In the Westminster model of parliamentary democracy, Parliament has the ultimate responsibility to hold the government to account for the management of the various authorities granted to it under the Constitution and the various laws passed by Parliament. Although it does not exercise executive authority, Parliament is the principal guarantor of the government’s accountability, scrutinizing its policies and actions and ensuring that the executive power is properly exercised. Parliament has a number of tools to do this, ranging from its role in the passage of legislation, to the review of public expenditures, to its interrogations of the government’s policies and actions in Question Period.
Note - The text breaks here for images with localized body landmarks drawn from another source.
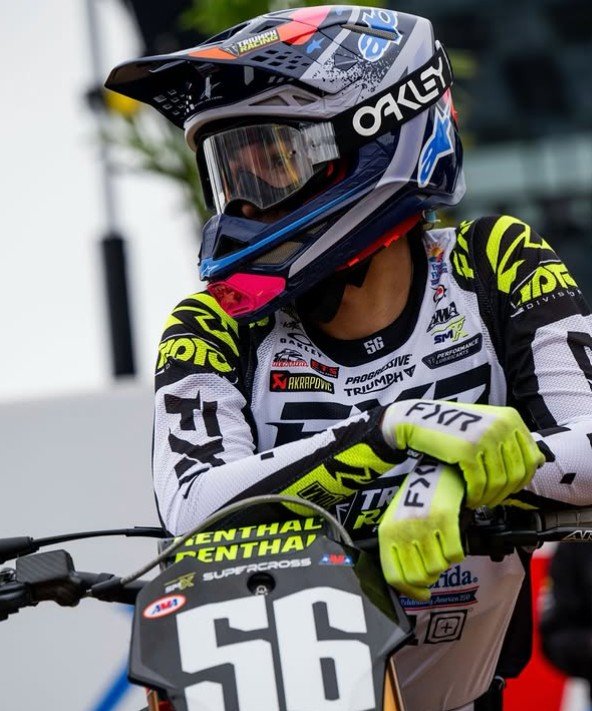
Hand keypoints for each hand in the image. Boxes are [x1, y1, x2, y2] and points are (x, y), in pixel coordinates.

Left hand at [379, 462, 464, 600]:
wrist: (435, 468)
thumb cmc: (417, 497)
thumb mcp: (398, 520)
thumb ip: (399, 548)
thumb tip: (412, 583)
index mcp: (387, 532)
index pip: (394, 576)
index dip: (410, 591)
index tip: (422, 594)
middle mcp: (402, 530)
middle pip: (418, 576)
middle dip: (430, 577)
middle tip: (436, 566)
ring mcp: (423, 525)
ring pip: (437, 567)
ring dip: (444, 563)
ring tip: (442, 548)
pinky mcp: (444, 519)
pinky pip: (454, 554)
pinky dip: (457, 554)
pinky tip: (453, 541)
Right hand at [381, 399, 543, 507]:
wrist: (417, 419)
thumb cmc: (450, 426)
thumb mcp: (486, 425)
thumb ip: (510, 440)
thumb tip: (540, 460)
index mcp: (510, 418)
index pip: (532, 458)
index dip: (521, 480)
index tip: (507, 488)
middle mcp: (502, 426)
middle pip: (517, 473)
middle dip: (504, 492)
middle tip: (490, 499)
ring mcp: (486, 437)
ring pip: (499, 481)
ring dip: (489, 497)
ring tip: (478, 500)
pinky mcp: (468, 450)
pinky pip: (479, 484)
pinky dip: (475, 496)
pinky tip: (468, 497)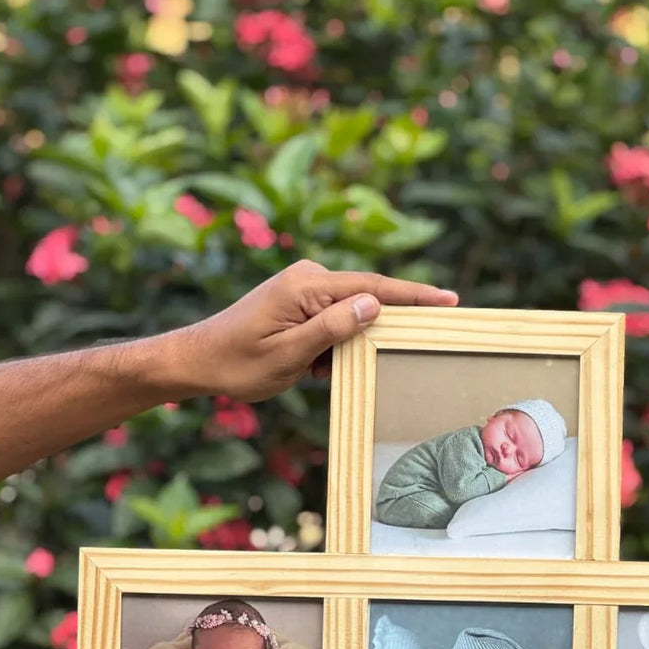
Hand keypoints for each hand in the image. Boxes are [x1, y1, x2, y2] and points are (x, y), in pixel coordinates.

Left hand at [169, 260, 457, 401]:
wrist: (198, 359)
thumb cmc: (238, 363)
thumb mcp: (288, 355)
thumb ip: (332, 329)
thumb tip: (373, 305)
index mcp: (306, 287)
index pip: (372, 288)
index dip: (414, 297)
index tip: (449, 301)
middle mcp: (308, 279)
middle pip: (368, 295)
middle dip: (394, 318)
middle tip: (428, 334)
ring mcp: (303, 288)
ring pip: (351, 312)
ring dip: (355, 341)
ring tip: (332, 369)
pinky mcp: (299, 302)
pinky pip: (334, 319)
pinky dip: (337, 343)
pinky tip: (318, 368)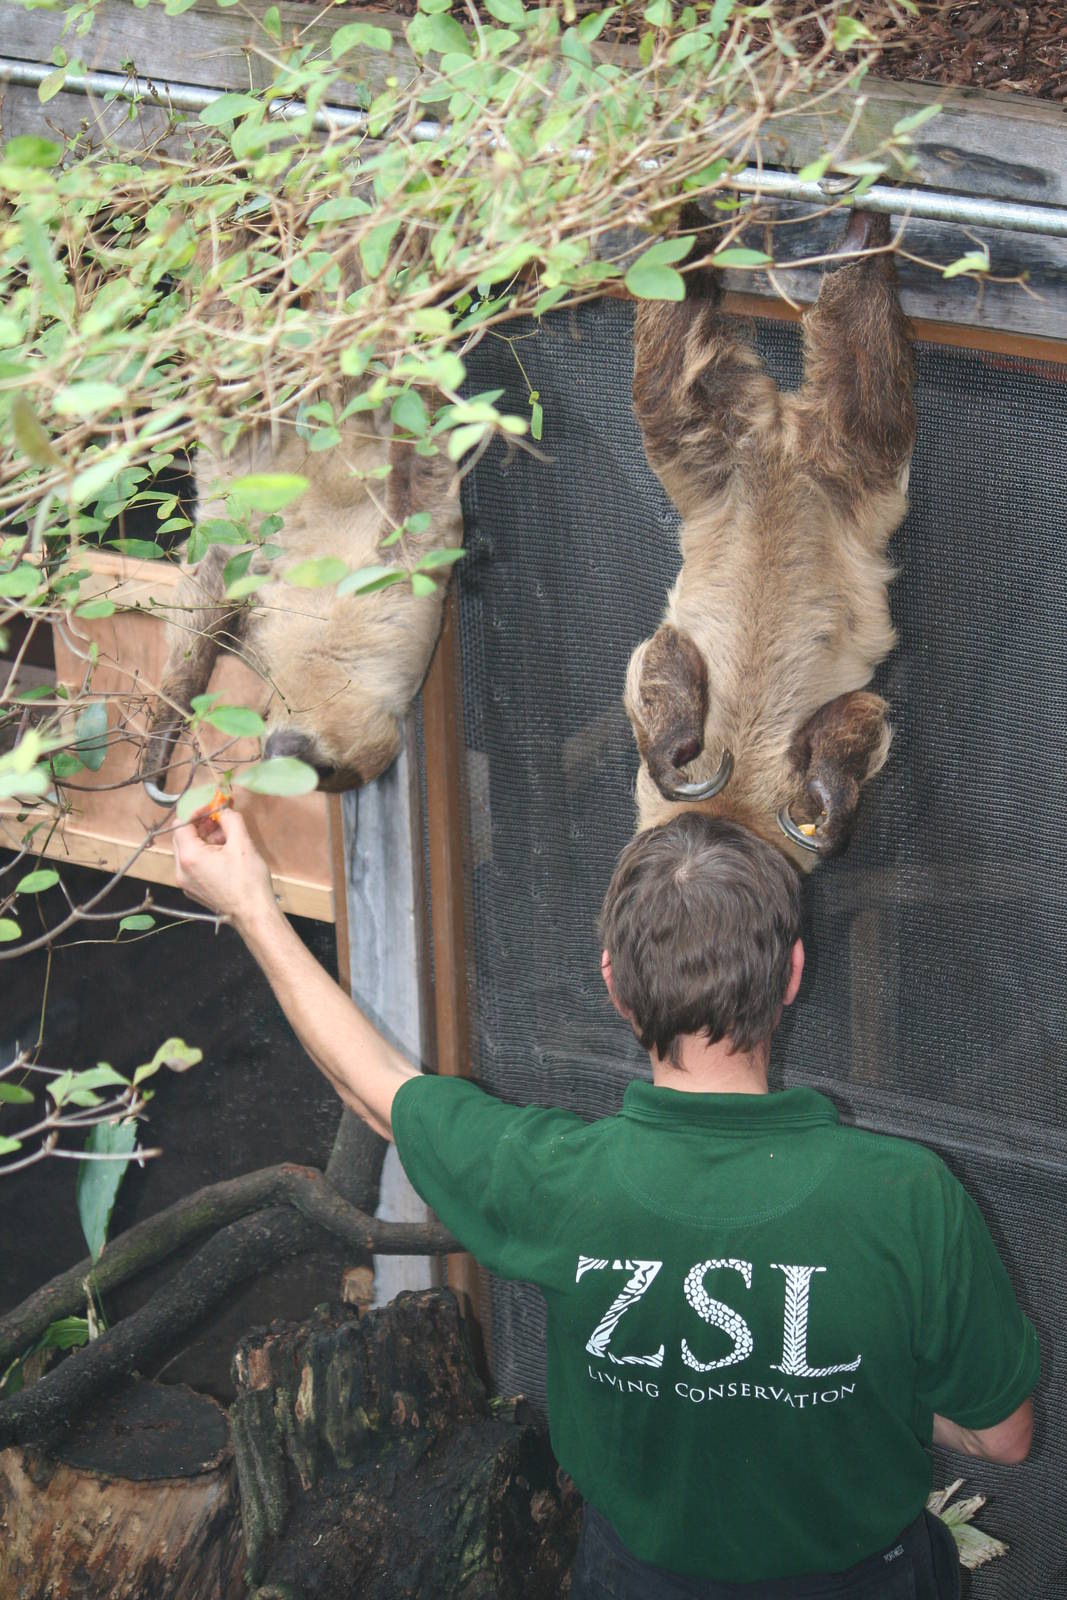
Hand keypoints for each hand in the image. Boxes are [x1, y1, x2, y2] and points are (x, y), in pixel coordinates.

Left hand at [172, 807, 276, 927]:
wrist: (253, 915)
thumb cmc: (248, 880)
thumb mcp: (243, 844)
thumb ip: (231, 820)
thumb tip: (224, 810)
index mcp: (189, 856)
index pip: (182, 824)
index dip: (197, 812)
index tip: (214, 808)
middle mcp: (180, 870)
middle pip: (181, 837)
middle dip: (200, 826)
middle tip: (221, 822)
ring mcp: (185, 883)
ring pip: (186, 851)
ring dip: (202, 840)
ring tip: (226, 840)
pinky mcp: (192, 891)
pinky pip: (191, 866)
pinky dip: (203, 855)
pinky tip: (222, 857)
The Executive Branch (prime minister and ministers) is accountable to the legislature. Its mechanisms for doing so are political and partisan. Ministers exercise their authority on the basis of political support that they receive from Parliament. It remains in power only if it has the confidence of the legislature. Together, Parliament and the Executive Branch, are responsible to the electorate. Ministers act largely through the work of a non-partisan public service, which are accountable to the prime minister, their minister, and the Treasury Board for the use of their authority to implement policy. Public servants must adhere toprinciples and values that enable them to support successive governments effectively and without partisan bias. Whereas political responsibility of ministers is the mechanism that ensures accountability to Parliament, it is managerial responsibility that is the mechanism that ensures accountability on part of public servants.